Ces recrues récalcitrantes, ou seulement maladroites, ils devaient les instruire, les nourrir, les vêtir, les enflammer de leurs harangues, et, parfois, les conduire eux-mêmes au feu. Présents à tous les points chauds, dans les clubs, les municipalités, aux bivouacs, aux quartiers généraux, ils répandaient d'une main les exemplaires de la nouvelle Constitution, et, de l'autre, les numéros du Père Duchesne.
Ils allaient aussi au théâtre, mais c'était pour remplacer les pièces inciviques par Caius Gracchus ou Robert, chef des brigands, grands succès parisiens.
Guyton de Morveau
S'ils surveillaient les autres, ils l'étaient à leur tour car la Convention ne leur avait pas dispensé sans précautions tant de puissance. Tels les missi dominici de Charlemagne, ils voyageaient deux par deux et n'étaient nommés que pour un mois et pour un seul département.
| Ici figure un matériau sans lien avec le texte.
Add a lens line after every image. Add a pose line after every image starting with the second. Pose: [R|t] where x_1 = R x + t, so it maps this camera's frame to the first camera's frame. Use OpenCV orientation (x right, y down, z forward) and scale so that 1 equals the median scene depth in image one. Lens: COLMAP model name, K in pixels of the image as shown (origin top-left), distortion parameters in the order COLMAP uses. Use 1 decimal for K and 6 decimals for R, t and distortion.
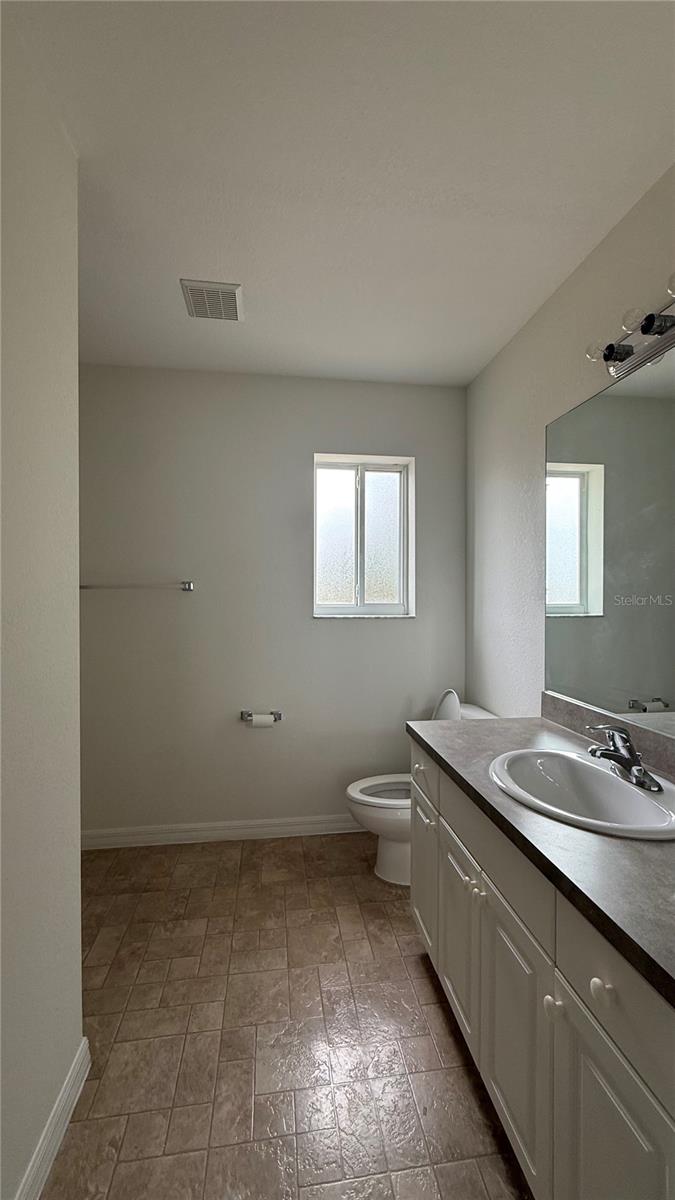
lens RADIAL K [[478.2, 0, 327.0], [0, 478.2, 593.1], [0, 0, 1]] dist [0.001156, -0.000327]
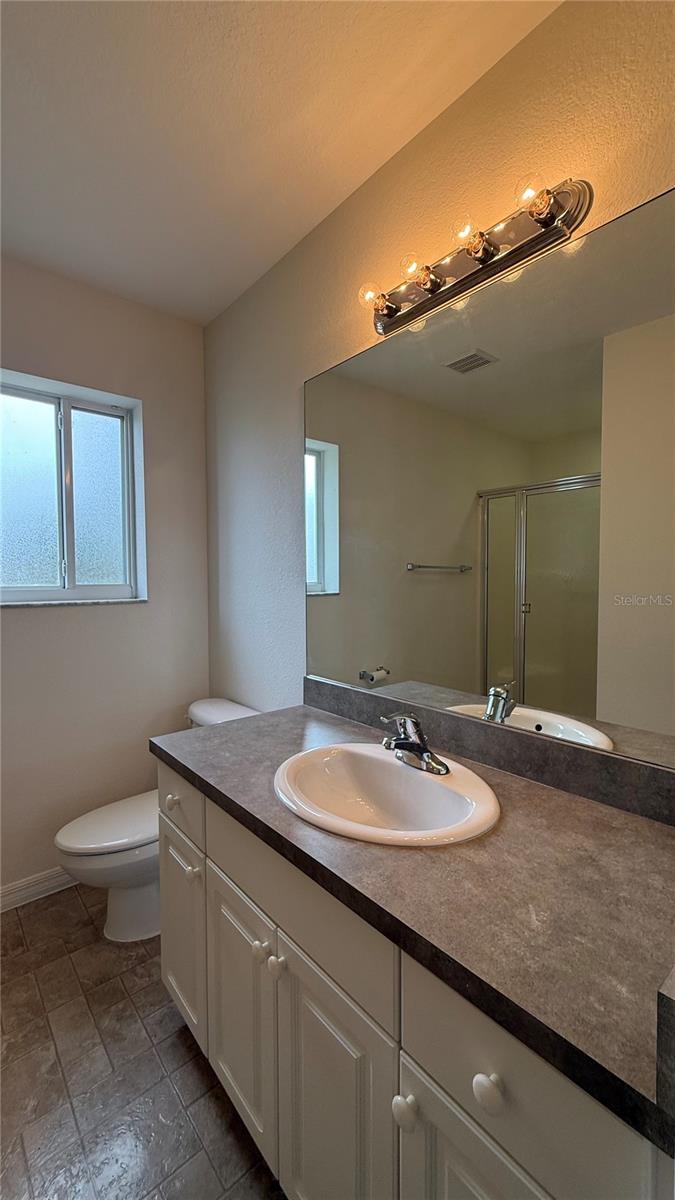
lens RADIAL K [[478.2, 0, 337.4], [0, 478.2, 596.9], [0, 0, 1]] dist [0.001156, -0.000327]
pose [[0.826895, -0.029757, 0.561568, -0.006657], [0.004554, 0.998921, 0.046228, 0.011217], [-0.562337, -0.035668, 0.826138, 0.215996]]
Souverains dans leur ressort, ils n'avaient aucun pouvoir ailleurs, d'où, entre eux, de sourdes rivalités. Leurs décisions, toujours provisoires, étaient validées par le Comité de salut public qui exigeait des états quotidiens d'effectifs et d'approvisionnements, sans compter un rapport hebdomadaire qu'ils devaient adresser à l'Assemblée.
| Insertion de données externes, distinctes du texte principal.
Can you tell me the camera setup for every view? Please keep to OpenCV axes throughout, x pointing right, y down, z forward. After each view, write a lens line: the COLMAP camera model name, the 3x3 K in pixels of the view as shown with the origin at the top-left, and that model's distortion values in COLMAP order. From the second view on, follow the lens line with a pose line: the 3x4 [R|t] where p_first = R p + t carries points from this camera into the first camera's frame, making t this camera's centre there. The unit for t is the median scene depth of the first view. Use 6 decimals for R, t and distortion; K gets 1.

Accablés d'affaires, étouffés de paperasses, à cheval par tous les temps, harcelés de réclamations, exposés à la mitraille, insomniaques, hantés en permanence par la crainte de se tromper, les malheureux Conventionnels croulaient sous le faix. Rien ne les prédisposait à ces fonctions d'hommes-orchestres. Si tous avaient en commun leur mandat de député à la Convention, ils offraient, sur le plan professionnel, un échantillonnage des plus disparates. Juristes, agriculteurs, commerçants, médecins, ecclésiastiques, ou poètes, ils avaient même parmi eux un chimiste réputé, futur directeur de l'École polytechnique, Guyton de Morveau, qui venait d'inventer un aérostat et l'expérimentait sur les champs de bataille, au grand effroi des Autrichiens.
A part deux ou trois officiers de l'ancienne armée royale, ils n'avaient surtout aucune compétence militaire.